Some of these problems are relatively easy to fix, and the solutions are relatively easy to explain. For example, it would be simple to require providers of financial services either to abide by a fiduciary standard—as lawyers and doctors are supposed to do, putting the interests of the client ahead of those of the professional—or to make it explicit that they do not abide by any such standard. The FCC could get rid of set-top boxes. Pharmaceutical gouging could be controlled by loosening up on generic imports when prices jump. The Consumer Finance Protection Bureau (CFPB) has led the way on reining in binding arbitration in financial services, but much more could be done by legislation. Congress could make systematic wage theft a crime.
By and large, fixing these problems won’t do much about inequalities of income and power. But it would do something. Some of the numbers aren’t small: CFPB claims more than $10 billion so far in direct recoveries from enforcement actions, not counting whatever gains might have accrued from preventing cheating rather than remediating it after it has occurred. Moreover, a systematic attack on the ways ordinary folks get cheated would would help give voters the sense that at least some politicians are on their side.

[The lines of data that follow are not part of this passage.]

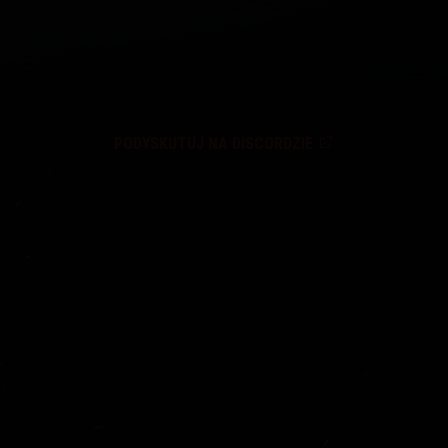
PODYSKUTUJ NA DISCORDZIE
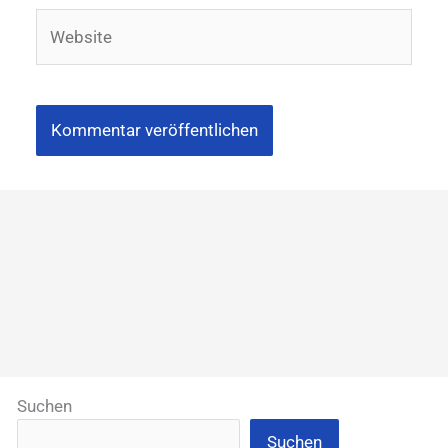
Website
Suchen
Suchen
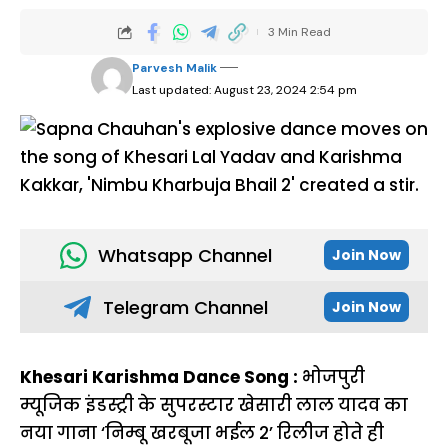
3 Min Read
Parvesh Malik
Last updated: August 23, 2024 2:54 pm
Whatsapp Channel
Join Now
Telegram Channel
Join Now
Khesari Karishma Dance Song :
भोजपुरी
म्यूजिक इंडस्ट्री के सुपरस्टार खेसारी लाल यादव का
नया गाना ‘निम्बू खरबूजा भईल 2’ रिलीज होते ही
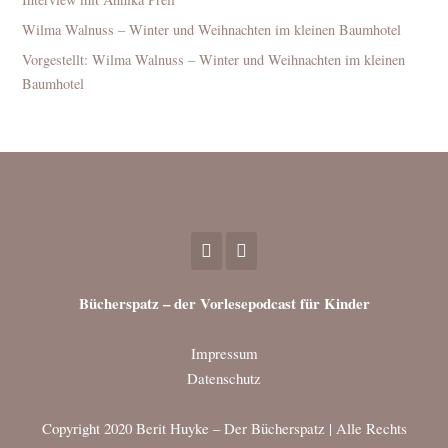
Wilma Walnuss – Winter und Weihnachten im kleinen Baumhotel
Vorgestellt: Wilma Walnuss – Winter und Weihnachten im kleinen
Baumhotel
Bücherspatz – der Vorlesepodcast für Kinder
Impressum
Datenschutz
Copyright 2020 Berit Huyke – Der Bücherspatz | Alle Rechts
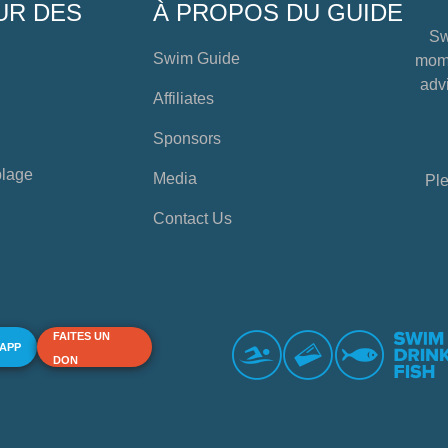
UR DES
À PROPOS DU GUIDE
Sw
Swim Guide
mome
advi
Affiliates
Sponsors
plage
Media
Ple
Contact Us
FAITES UN
 APP
DON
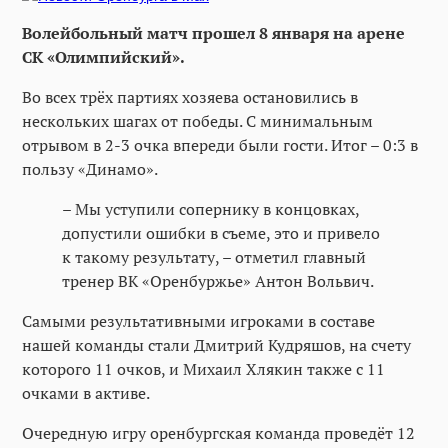
Волейбольный матч прошел 8 января на арене
СК «Олимпийский».
Во всех трёх партиях хозяева остановились в
нескольких шагах от победы. С минимальным
отрывом в 2-3 очка впереди были гости. Итог – 0:3 в
пользу «Динамо».
– Мы уступили сопернику в концовках,
допустили ошибки в съеме, это и привело
к такому результату, – отметил главный
тренер ВК «Оренбуржье» Антон Вольвич.
Самыми результативными игроками в составе
нашей команды стали Дмитрий Кудряшов, на счету
которого 11 очков, и Михаил Хлякин также с 11
очками в активе.
Очередную игру оренбургская команда проведёт 12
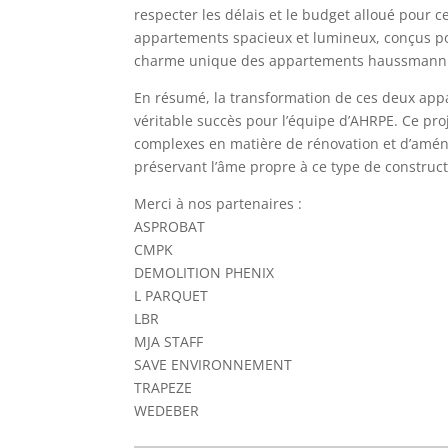
respecter les délais et le budget alloué pour c
appartements spacieux et lumineux, conçus po
charme unique des appartements haussmann
En résumé, la transformation de ces deux ap
véritable succès pour l’équipe d’AHRPE. Ce proj
complexes en matière de rénovation et d’amén
préservant l’âme propre à ce type de construct
Merci à nos partenaires :
ASPROBAT
CMPK
DEMOLITION PHENIX
L PARQUET
LBR
MJA STAFF
SAVE ENVIRONNEMENT
TRAPEZE
WEDEBER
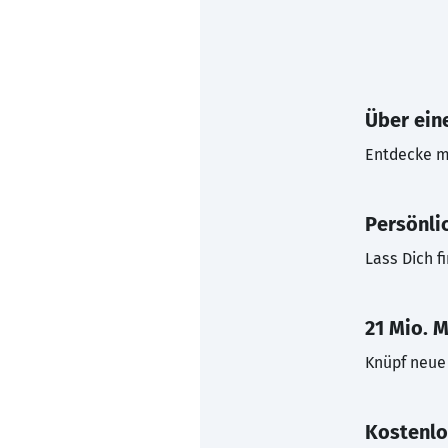
Über eine
Entdecke mi
Persönli
Lass Dich f
21 Mio. M
Knüpf neue 
Kostenlo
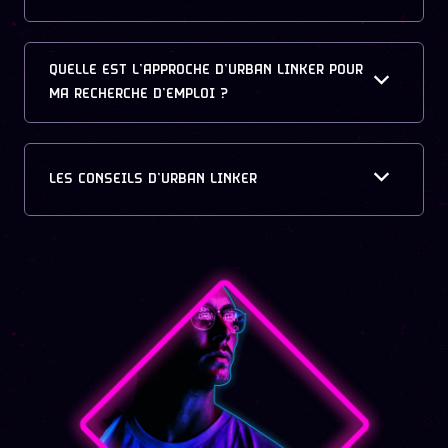
QUELLE EST L’APPROCHE D’URBAN LINKER POUR
MA RECHERCHE D’EMPLOI ?
LES CONSEILS D’URBAN LINKER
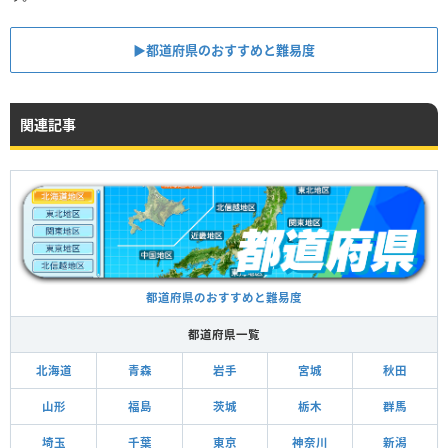
▶︎都道府県のおすすめと難易度
関連記事
都道府県のおすすめと難易度
都道府県一覧
北海道
青森
岩手
宮城
秋田
山形
福島
茨城
栃木
群馬
埼玉
千葉
東京
神奈川
新潟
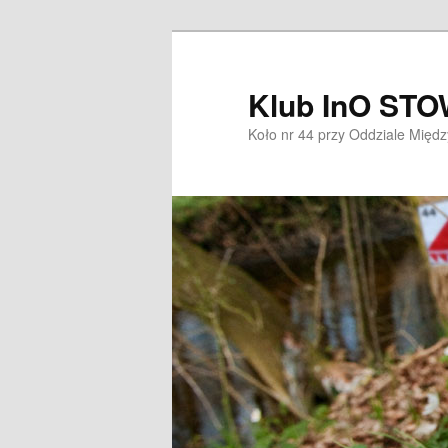
Przeskocz
do
tekstu
Klub InO ST
Koło nr 44 przy Oddziale Mię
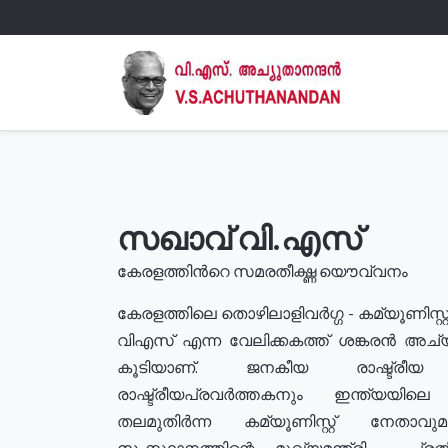
സഖാവ് വി.എസ്
കേരളത്തിൻറെ സമരതീക്ഷ്ണ യൌവ്വനം
കേരളത്തിലെ തൊഴിലാളിവർഗ്ഗ - കമ്യൂണിസ്റ്റ
വിഎസ് എന്ന വേലിക്കകത്ത് ശങ്കരൻ അച്
കൂടിയാണ്. ജനകീയ രാഷ്ട്രീ
രാഷ്ട്രീയപ്രവർത്തകനും ഇന്ത്യയിലെ ജീ
തലമുതിർന്ന കമ്യൂണിസ്റ്റ് നേതാവ
സംസ്ഥാനത്തിന്റെ മുഖ്യമന്ത്രി , പ്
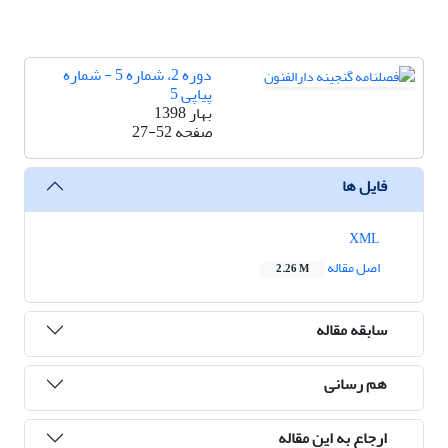
دوره 2، شماره 5 - شماره
پیاپی 5
بهار 1398
صفحه
27-52
فایل ها
XML
اصل مقاله
2.26 M
سابقه مقاله
هم رسانی
ارجاع به این مقاله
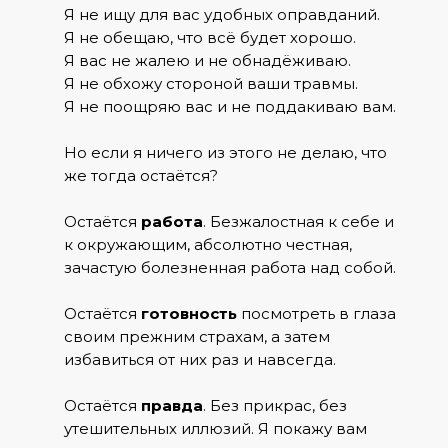
Я не ищу для вас удобных оправданий.
Я не обещаю, что всё будет хорошо.
Я вас не жалею и не обнадёживаю.
Я не обхожу стороной ваши травмы.
Я не поощряю вас и не поддакиваю вам.
Но если я ничего из этого не делаю, что
же тогда остаётся?
Остаётся
работа
. Безжалостная к себе и
к окружающим, абсолютно честная,
зачастую болезненная работа над собой.
Остаётся
готовность
посмотреть в глаза
своим прежним страхам, а затем
избавиться от них раз и навсегда.
Остаётся
правда
. Без прикрас, без
утешительных иллюзий. Я покажу вам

Part of the problem is that each individual form of rip-off has a limited number of victims, so the struggles tend to be not only technically complex but also politically obscure: a sure formula for maximizing the power of special interests. Rolling a dozen anti-cheating measures together into a “consumer-worker-investor-saver-small-business-owner bill of rights” could make rip-offs a voting issue. In terms of this year’s campaign, the political message should be clear: “You’re being cheated, and we’re going to protect you from the cheaters.”
In partisan terms, this should be a big winner for the Democrats, catching the Republicans between their donors and the outraged voters. (Of course, some of the cheaters are Democratic donors, too; this seems like a good year to prefer, at the margin, issue-making over fundraising.) At the presidential level, considering all the victims of the Trump University swindle, the buyers of condos that were never built, and those contractors who never got paid, the case against the Cheater-in-Chief pretty much makes itself.